I picked up a knobby rosewood cane with an ivory handle and a whole bunch of tags hanging from it like multicolored ribbons on a guitar. “We’re off!”
“What are you doing with that horrible stick? You’re always making fun of people who use canes, and now you’re going out with one yourself?”
“Beatrice, what you see is no longer a cane. Like everything else here it has long since lost its original function. It is my fly swatter, and it will come in very handy. Here, I’ve found something for you, too.”
I handed her a yellowed pair of unmentionables that, if the labels hadn’t got switched around at the “Pressa” in Cologne, had once enclosed the aristocratic corpulence of Spain’s greatest woman writer, Doña Emilias de Pardo Bazán. “You can use this as a fan when the hot wind blows in from the Teix. Shall we go?”

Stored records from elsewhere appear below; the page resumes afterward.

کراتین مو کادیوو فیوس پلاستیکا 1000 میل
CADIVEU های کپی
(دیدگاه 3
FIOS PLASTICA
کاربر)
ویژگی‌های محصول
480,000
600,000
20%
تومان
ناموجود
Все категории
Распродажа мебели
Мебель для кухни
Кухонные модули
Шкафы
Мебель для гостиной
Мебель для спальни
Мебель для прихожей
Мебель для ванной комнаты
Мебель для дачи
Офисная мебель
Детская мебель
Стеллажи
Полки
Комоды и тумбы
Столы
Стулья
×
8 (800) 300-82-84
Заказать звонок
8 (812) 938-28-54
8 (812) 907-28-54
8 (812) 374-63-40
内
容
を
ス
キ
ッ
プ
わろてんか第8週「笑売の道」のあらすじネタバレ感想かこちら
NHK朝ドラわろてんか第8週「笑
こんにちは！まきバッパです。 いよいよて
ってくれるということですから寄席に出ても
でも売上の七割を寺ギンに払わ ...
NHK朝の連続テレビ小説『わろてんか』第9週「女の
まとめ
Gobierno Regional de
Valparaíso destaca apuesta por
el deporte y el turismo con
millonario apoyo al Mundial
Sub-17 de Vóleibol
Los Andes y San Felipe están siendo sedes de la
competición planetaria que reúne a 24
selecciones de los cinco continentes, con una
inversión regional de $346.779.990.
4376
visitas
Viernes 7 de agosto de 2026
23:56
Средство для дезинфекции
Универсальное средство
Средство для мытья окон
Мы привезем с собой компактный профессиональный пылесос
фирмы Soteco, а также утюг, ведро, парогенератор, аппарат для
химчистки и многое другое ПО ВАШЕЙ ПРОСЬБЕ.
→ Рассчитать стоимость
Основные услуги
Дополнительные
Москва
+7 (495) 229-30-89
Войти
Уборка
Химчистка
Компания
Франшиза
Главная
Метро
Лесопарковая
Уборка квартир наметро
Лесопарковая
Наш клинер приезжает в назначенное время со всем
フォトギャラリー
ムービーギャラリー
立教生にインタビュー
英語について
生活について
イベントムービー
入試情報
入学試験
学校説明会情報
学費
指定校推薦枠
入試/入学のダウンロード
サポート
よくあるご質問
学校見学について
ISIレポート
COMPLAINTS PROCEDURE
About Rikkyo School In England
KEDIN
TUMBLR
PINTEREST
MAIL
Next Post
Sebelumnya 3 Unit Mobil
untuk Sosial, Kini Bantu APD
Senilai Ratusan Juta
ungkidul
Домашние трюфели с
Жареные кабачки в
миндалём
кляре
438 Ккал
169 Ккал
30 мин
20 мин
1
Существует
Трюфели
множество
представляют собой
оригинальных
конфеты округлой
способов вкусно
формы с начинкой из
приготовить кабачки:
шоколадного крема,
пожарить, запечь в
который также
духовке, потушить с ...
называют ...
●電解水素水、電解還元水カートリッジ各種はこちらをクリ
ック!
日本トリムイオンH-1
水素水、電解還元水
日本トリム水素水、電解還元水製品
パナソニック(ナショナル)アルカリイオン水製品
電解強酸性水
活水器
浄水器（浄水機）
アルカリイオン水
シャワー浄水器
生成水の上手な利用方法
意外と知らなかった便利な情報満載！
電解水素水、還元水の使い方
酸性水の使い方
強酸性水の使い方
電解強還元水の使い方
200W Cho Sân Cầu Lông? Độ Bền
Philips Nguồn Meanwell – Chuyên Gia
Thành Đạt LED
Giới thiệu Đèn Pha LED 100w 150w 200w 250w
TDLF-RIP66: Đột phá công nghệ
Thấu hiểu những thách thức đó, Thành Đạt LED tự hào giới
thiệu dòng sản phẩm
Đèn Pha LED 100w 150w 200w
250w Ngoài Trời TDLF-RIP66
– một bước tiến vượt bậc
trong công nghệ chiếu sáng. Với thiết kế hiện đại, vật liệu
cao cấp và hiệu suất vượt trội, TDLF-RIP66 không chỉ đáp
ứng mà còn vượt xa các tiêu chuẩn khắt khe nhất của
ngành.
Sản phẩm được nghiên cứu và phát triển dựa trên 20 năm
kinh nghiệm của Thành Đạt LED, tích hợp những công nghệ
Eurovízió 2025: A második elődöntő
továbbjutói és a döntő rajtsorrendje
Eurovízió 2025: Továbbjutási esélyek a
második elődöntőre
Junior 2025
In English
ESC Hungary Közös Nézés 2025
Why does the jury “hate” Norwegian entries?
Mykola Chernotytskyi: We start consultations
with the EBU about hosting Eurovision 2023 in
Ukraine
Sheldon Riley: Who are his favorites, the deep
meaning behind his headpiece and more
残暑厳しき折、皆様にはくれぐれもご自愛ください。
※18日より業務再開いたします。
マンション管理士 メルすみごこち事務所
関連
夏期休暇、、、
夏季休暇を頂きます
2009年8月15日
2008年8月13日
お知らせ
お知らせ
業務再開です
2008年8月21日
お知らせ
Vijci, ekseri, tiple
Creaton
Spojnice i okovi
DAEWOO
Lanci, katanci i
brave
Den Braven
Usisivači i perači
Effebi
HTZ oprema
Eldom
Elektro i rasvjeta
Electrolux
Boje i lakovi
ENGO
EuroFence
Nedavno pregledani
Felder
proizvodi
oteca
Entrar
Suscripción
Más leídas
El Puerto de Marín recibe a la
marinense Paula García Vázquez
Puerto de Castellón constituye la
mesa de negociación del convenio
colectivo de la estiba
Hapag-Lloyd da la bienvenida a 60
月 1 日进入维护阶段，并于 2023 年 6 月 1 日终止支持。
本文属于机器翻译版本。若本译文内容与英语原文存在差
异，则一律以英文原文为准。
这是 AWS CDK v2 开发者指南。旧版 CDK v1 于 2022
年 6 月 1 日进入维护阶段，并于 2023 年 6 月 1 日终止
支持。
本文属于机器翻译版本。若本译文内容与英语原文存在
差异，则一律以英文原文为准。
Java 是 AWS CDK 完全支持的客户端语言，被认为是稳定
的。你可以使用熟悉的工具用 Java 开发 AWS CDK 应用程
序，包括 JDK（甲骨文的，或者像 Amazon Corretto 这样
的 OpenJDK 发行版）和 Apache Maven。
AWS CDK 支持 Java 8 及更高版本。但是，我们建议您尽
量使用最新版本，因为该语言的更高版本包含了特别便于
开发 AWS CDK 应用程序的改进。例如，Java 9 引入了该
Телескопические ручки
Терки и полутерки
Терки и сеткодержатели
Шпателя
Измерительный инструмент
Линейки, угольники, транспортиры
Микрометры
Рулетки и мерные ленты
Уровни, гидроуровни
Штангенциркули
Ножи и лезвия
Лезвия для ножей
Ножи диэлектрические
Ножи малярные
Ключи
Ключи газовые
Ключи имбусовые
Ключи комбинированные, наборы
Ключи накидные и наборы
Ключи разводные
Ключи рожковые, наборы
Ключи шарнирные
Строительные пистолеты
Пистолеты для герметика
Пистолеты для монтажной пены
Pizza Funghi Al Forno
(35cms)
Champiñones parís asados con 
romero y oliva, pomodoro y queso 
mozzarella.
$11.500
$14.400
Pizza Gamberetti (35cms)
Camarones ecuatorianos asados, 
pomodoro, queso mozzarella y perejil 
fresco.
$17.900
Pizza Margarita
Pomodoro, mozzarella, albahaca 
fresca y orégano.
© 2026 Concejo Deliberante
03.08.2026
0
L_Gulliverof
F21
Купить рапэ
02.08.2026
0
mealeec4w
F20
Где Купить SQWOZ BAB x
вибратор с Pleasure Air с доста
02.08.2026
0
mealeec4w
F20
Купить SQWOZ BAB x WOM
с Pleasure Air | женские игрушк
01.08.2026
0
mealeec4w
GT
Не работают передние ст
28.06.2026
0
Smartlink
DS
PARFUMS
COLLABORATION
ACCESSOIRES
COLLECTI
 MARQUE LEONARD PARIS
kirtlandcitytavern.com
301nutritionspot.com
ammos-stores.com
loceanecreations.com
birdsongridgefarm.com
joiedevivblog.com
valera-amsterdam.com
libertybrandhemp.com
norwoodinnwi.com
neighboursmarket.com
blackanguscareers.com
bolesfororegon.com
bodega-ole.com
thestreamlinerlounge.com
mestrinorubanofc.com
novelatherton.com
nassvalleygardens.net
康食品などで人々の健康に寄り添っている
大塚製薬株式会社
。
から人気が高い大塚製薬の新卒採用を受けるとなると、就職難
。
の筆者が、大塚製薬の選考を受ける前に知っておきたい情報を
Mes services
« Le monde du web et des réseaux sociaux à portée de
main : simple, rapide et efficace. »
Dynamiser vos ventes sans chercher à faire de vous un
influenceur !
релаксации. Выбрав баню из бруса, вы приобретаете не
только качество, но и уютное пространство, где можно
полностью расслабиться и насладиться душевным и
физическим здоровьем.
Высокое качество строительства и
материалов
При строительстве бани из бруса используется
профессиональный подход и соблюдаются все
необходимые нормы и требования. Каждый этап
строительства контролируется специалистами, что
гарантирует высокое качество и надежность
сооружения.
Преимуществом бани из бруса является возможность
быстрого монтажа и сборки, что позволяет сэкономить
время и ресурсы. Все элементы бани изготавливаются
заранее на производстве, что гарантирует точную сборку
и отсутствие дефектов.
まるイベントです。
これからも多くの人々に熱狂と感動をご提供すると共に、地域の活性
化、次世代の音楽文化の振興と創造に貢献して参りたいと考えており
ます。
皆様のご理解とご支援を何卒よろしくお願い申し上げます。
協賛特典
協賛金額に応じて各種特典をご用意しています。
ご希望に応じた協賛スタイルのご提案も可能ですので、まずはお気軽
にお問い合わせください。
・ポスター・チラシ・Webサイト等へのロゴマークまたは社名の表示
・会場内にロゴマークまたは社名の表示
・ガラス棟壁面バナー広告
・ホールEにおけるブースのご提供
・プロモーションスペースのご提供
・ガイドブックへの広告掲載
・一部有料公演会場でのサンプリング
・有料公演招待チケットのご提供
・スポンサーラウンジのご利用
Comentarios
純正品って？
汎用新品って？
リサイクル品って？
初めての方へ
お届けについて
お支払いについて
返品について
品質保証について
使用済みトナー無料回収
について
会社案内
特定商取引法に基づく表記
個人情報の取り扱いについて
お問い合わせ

Don José, private medical consultant to His Royal Highness Archduke Ludwig Salvator of Austria, was also in fact a doctor. He was also an impassioned collector, though he never let his avocation get the best of him. He collected postage stamps, examples of human behavior, and human embryos in the phase of development when they are no longer fetuses. He preferred the embryos of twins and triplets, although he confined himself to these specialties on the basis of availability rather than scientific speculation. Multiple births are rare, and rarer still is the opportunity to put one up in a jar. Don José never got beyond triplet specimens. He was familiar with the Hameln Septuplets, so famous and notorious in the Middle Ages and featured on a fearful broadsheet that we exhibited at the Cologne “Pressa.” But he himself could never dream of obtaining such an impressive rarity to put on his shelf. Nowadays this forward-looking physician would have his little moon-calves encased in plastic. At the time, he was limited to the use of pickle jars from his kitchen, which he sealed with the skin of pigs or fishes. Like the Rhine Maidens, these wee people floated in their bath of alcohol, and it was possible to put the specimens to a test of the principle known as the Carthusian Diver. Anyone wandering into this copa had to be in a good mood, with nerves strengthened to avoid spoiling the appetite. The copa is a pantry adjoining the kitchen, which also serves as the area for preparing meals. Standing next to home-made pickles and delicate aspics, the embryos led their melancholy existence beyond the reaches of space and time, weightless, free of sin, and blissful in their cradling, paradisiac, briny bath. People came and went around them all the time. No sooner had one made the acquaintance of an onion, a truite or a langouste en aspic , when Doña Clara appeared to fetch its neighbor and place on the pantry counter some new, no less succulently prepared dish, which likewise eventually went the way of all earthly things. All that was left over was us.